-------- Text block

# Official Heat @ Bulls. Saturday April 3, 2004 7:30 pm cstFSChi NBALP, WBFS



## truebluefan (May 27, 2002)

The Heat love playing the Bulls.


----------



## MJG (Jun 29, 2003)

I don't think I can pick the Bulls in this one.

Heat 79
Bulls 70


----------



## hobojoe (Jun 20, 2003)

90








81









19-13-6








22-7-2


----------



## SKiP (Jan 28, 2004)

The Heat will be tired from playing the Pistons on Friday and Miami does bad on the road for some reason. 

Miami - 101

Chicago - 98


----------



## spongyfungy (Oct 22, 2003)

Miami 101
Bulls 88

Caron will have a huge game again.


----------



## 7thwatch (Jul 18, 2002)

Miami 98
Bulls 90


----------



## Sánchez AF (Aug 10, 2003)

Miami 102
Bulls 92


----------



## unBULLievable (Dec 13, 2002)

Heat 90
Bulls 89

Wade 4 points
 

Linton Johnson 16 points,15 rebounds


----------



## Ron Mexico (Feb 14, 2004)

heat 101
Bulls 89


----------



## Fizer Fanatic (Jun 20, 2002)

Heat 95
Bulls 83


----------



## Benny the Bull (Jul 25, 2002)

Heat 86

Bulls 82


----------



## ace20004u (Jun 19, 2002)

Heat 100
Bulls 94


----------



## thunderspirit (Jun 25, 2002)

different building, same result. 








99








91


----------



## BenDengGo (Feb 1, 2004)

heat 98
bulls 91

curry 25
grant 4


----------



## Wynn (Jun 3, 2002)

The Heats -- 95
The Bull -- 93


----------



## Weasel (Oct 18, 2003)

Heat 88
Bulls 82


----------



## TomBoerwinkle#1 (Jul 31, 2002)

The Heat is On 103










The Night Chicago Died 92


----------



## bulls (Jan 1, 2004)

heat 100
bulls 60


----------



## SKiP (Jan 28, 2004)

would you guys rather have the bulls lose so you could get a better pick or do you actually want them to win?


----------



## Chi_Lunatic (Aug 20, 2002)

bulls lose, and i WANT them to lose


----------



## bullet (Jul 1, 2003)

Bulls 92

Heat 86


----------



## ViciousFlogging (Sep 3, 2003)

----------------

Prompt 1:
According to the title of the forum thread, at what time does the game start?
Prompt 2:
Copy the forum thread from "# Official Heat" up to and including "(Jun 29, 2003)", swapping "Saturday" for "Sunday".
The listing isn't needed for this work.

-------- Data

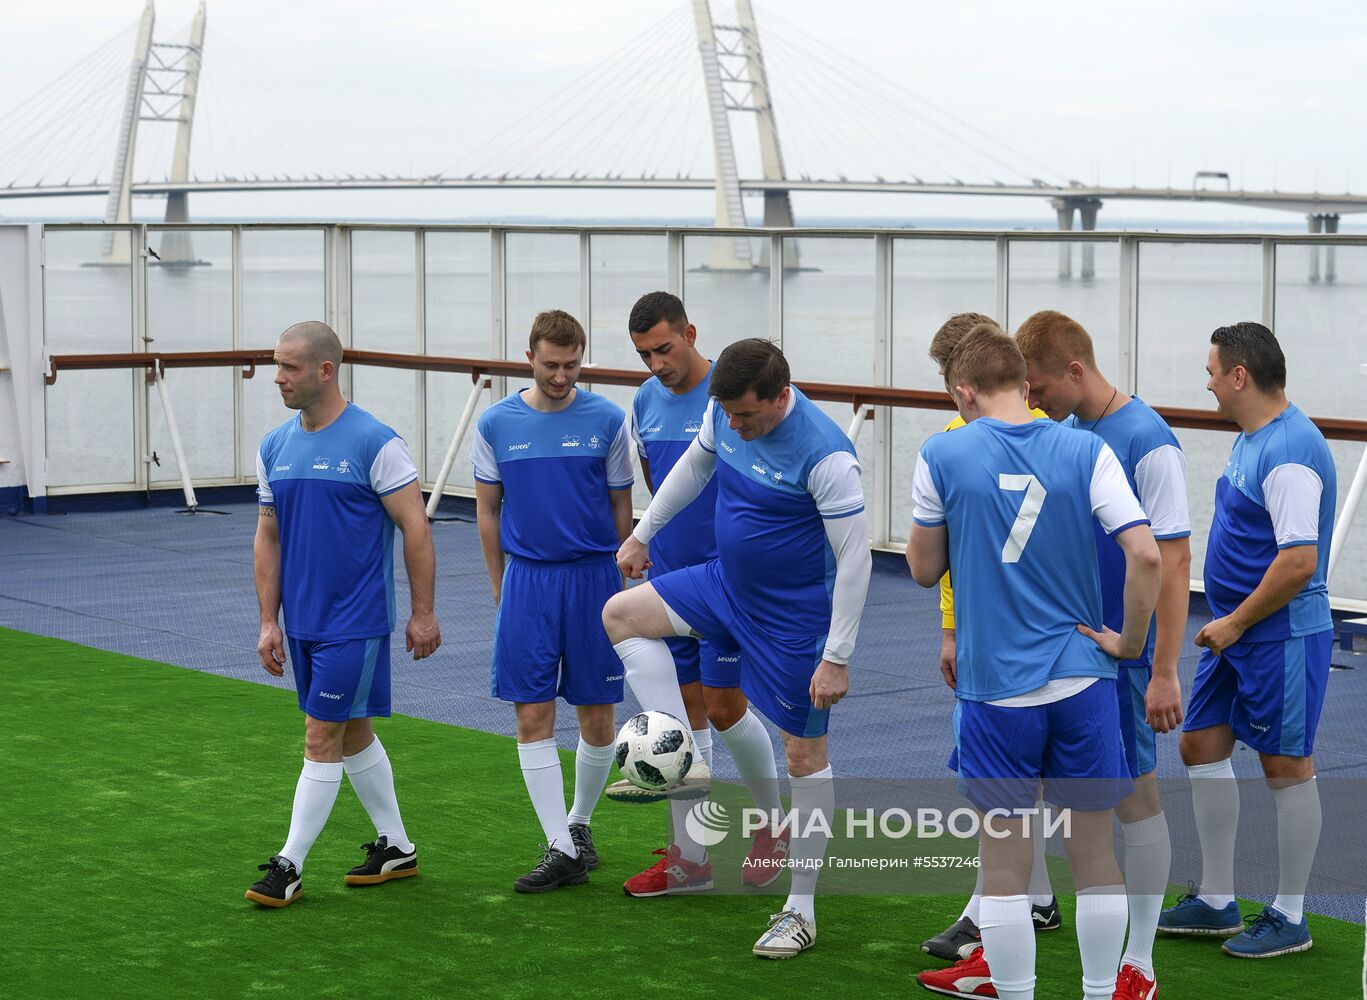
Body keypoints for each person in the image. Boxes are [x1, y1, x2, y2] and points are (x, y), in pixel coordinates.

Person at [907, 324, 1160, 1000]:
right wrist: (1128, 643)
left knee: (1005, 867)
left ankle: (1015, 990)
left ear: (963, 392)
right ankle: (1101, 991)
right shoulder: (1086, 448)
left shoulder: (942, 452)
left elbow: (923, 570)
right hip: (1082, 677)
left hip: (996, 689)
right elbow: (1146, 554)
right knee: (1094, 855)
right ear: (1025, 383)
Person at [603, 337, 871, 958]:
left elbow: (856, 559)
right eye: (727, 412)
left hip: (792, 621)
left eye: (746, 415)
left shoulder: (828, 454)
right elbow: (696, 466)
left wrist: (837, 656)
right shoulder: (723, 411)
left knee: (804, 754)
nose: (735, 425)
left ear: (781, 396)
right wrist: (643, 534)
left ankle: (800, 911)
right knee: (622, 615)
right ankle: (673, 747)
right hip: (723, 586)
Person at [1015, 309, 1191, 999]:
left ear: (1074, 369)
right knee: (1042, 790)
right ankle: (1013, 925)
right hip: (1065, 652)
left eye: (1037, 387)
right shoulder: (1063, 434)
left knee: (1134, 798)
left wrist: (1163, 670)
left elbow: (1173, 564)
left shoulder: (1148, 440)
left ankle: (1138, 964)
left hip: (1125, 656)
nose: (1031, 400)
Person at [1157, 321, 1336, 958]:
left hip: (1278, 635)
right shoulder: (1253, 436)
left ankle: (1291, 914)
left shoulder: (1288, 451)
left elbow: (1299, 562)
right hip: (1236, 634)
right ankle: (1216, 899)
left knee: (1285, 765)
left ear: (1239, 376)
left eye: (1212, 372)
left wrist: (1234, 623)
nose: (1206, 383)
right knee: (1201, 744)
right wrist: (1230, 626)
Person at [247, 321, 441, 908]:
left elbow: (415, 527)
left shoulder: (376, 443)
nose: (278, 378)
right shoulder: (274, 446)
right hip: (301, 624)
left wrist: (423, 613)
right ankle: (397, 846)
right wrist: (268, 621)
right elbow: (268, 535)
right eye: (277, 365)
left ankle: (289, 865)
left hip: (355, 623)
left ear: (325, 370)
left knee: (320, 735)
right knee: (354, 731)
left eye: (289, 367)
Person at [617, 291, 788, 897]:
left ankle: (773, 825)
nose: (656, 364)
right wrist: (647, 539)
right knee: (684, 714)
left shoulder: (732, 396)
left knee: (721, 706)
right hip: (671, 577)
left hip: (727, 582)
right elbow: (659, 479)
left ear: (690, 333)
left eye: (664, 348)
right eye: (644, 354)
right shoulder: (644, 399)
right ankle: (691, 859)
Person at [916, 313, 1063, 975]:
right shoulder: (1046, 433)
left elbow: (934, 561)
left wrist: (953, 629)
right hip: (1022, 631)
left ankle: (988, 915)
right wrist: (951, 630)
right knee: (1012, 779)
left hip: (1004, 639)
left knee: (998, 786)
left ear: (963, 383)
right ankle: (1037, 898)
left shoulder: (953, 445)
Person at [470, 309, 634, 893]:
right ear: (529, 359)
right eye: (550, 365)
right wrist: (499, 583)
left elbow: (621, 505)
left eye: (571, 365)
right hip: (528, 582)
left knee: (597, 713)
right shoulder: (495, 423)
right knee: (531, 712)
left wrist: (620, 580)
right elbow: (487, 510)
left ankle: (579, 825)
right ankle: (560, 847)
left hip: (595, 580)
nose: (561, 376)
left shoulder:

----------------

Task solution 1:
7:30 pm CST

Task solution 2:
# Official Heat @ Bulls. Sunday April 3, 2004 7:30 pm cstFSChi NBALP, WBFS



## truebluefan (May 27, 2002)

The Heat love playing the Bulls.


----------



## MJG (Jun 29, 2003)